%%

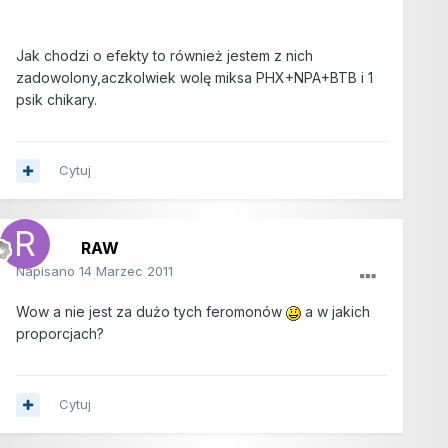
Jak chodzi o efekty to również jestem z nich
zadowolony,aczkolwiek wolę miksa PHX+NPA+BTB i 1
psik chikary.
Cytuj
RAW
Napisano
14 Marzec 2011
Wow a nie jest za dużo tych feromonów
a w jakich
proporcjach?
Cytuj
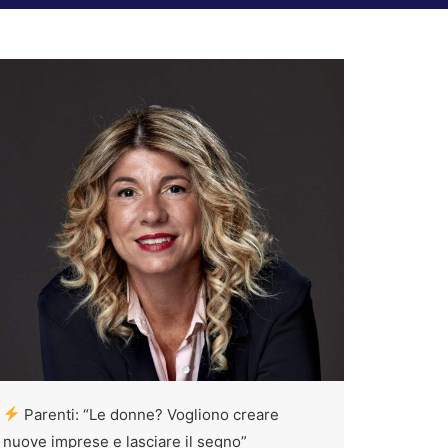
Parenti: “Le donne? Vogliono creare
nuove imprese e lasciare il segno”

%%

**What you are asked to do**
Reproduce all the material exactly, omitting images.

**Exercise solution**
Jak chodzi o efekty to również jestem z nich
zadowolony,aczkolwiek wolę miksa PHX+NPA+BTB i 1
psik chikary.
Cytuj
RAW
Napisano
14 Marzec 2011
Wow a nie jest za dużo tych feromonów
a w jakich
proporcjach?
Cytuj
Parenti: “Le donne? Vogliono creare
nuove imprese e lasciare il segno”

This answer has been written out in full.